New England’s Roadside Ecology: Explore 30 of the Region’s Unique Natural Areas


The tamarack swamp at Tyler Mill Pond Preserve in East Wallingford is a gem hidden among trap rock ridges. Photo courtesy of Kathy Connolly

New England’s Roadside Ecology: Explore 30 of the Region’s Unique Natural Areas

By Tom Wessels, Timber Press, 2021.

Ten years ago, I joined an unforgettable guided walk with author Thomas Wessels at a black gum swamp in Vernon, Vermont. The swamp’s 1,000 year-old ecosystem had evolved without much human interference, and Wessels opened my eyes to the features of this rare landscape. He also opened my eyes to the topic of forest forensics, the practice of “reading” trees, plants, rocks, moss, lichens, and more to understand the land’s history, both recent and in the distant past.

Wessels is perhaps best known for his books, Reading the Forested Landscape (Countryman Press, 1997) and Forest Forensics (Countryman Press, 2010). He is also known for his many woodland workshops. He is professor emeritus at Antioch University New England, where he founded the master’s degree program in conservation biology.

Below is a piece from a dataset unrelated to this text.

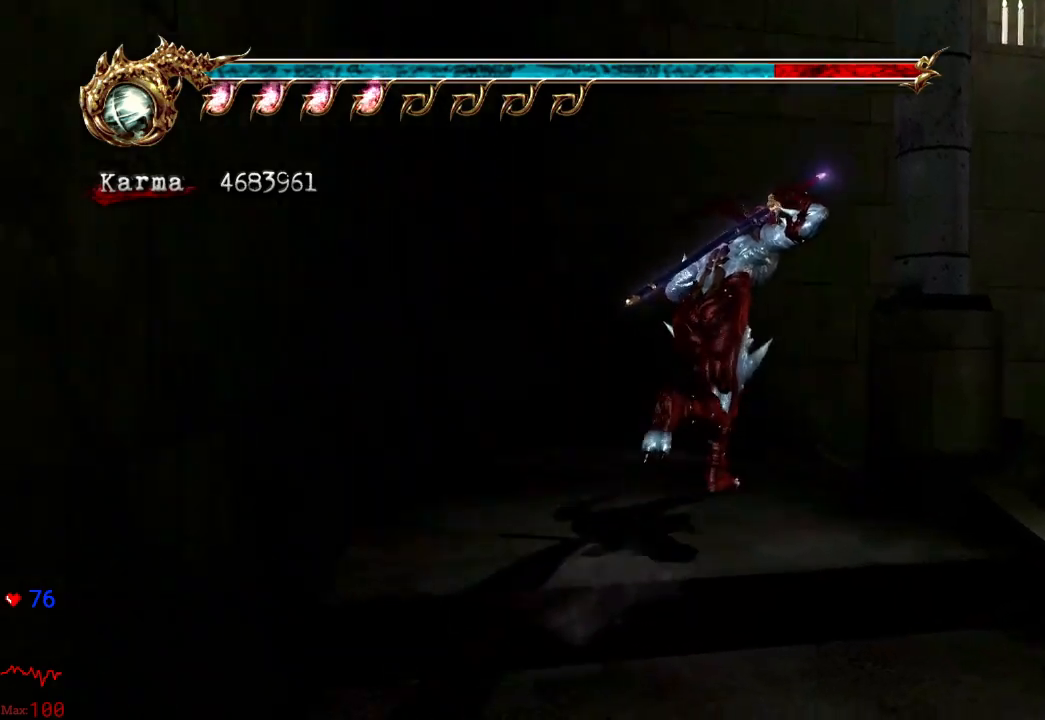
{"buttons": [], "left_stick": "up-right", "right_stick": "center", "events": [[400, "A", "up"]]}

If anyone can identify and explain obscure or unusual forest elements, it is Wessels. Luckily, his latest book provides interpretive notes for 30 New England locations. He selected these locations, he writes, not only for their unique ecological features but also for their well-developed trails, easy to moderate walking surfaces (mainly), and proximity to parking. In other words, you don’t have to be an Appalachian Trail thru-hiker to explore these wonders.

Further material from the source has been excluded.